Quanto pesano perdite e scarti sui costi alimentari?
Quando si parla di costi alimentari – e la situazione attuale rende il tema caldo come non mai – ci sono anche aspetti che non sempre vengono considerati con la dovuta attenzione e precisione, dicono gli esperti.
Certo, i costi alimentari dipendono dai costi delle materie prime, dalla produzione di latte, che a sua volta determina il livello di ingestione di sostanza secca, e su questo tutti sono d’accordo.
Ma ci sono anche altri fattori meno noti.

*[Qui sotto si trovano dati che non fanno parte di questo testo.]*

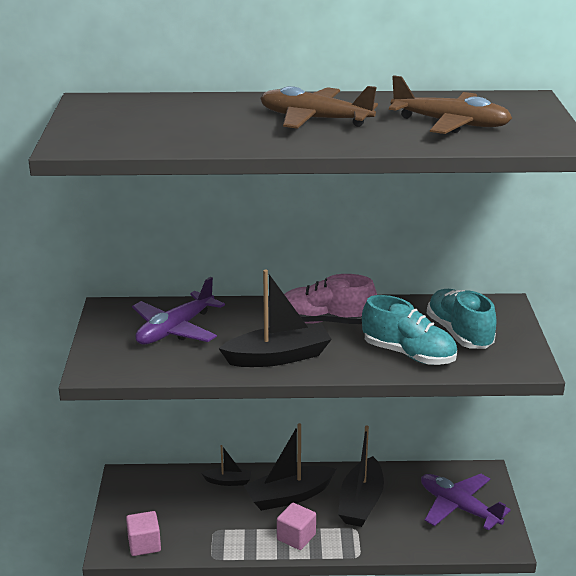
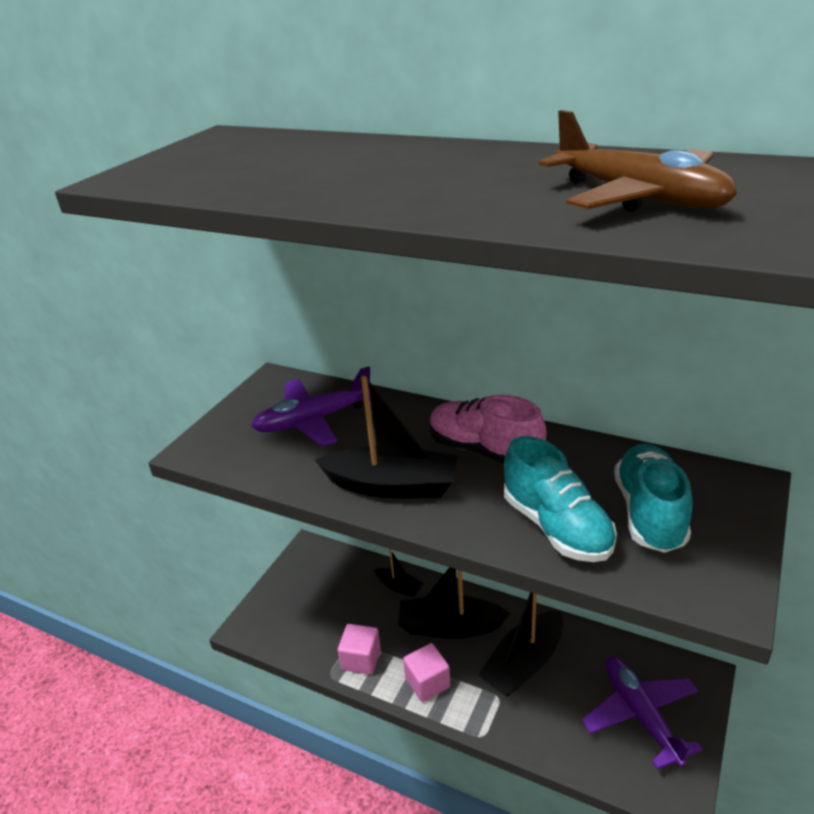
camera: 30 degrees right, 5 degrees up
(144, 544) = (277, 633): pink cube -> pink cube (361, 659)
(314, 119) = (441, 174): brown plane -> none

Ad esempio gli scarti e le perdite. E se è vero che gli scarti è possibile che si conoscano, si vedano, si misurino, non è così per le perdite.
Eppure ci sono alimenti (e quindi costi) che sono entrati in azienda (acquistati o autoprodotti) ma non sono mai arrivati alla bocca dell’animale e quindi trasformati in latte.
Ci sono poi le vacche in infermeria, che mangiano, ma non danno latte vendibile.
Oppure le asciutte, che possono essere più o meno numerose in relazione alle vacche in latte, e alle performance riproduttive dell’azienda, con possibilità di asciutte anticipate e più lunghe del conveniente.
Tornando poi agli scarti in mangiatoia, il consiglio di un noto tecnico dato recentemente in un webinar è quello di darsi degli obiettivi.
Si può lavorare a scarti zero, ma è rischioso: significa limitare le potenzialità di assunzione di cibo da parte delle bovine.
Può succedere che si arrivi a scarti zero qualche volta in un mese, ma deve essere un fatto sporadico.
Un range di riferimento potrebbe essere quello del 3-5% di scarti, arrivando al 5-7% per vacche di alta produzione.
Quello che è importante è comunque che questi dati siano costantemente monitorati, per non essere dati fuori controllo, che pesano, costano ma non lo si sa.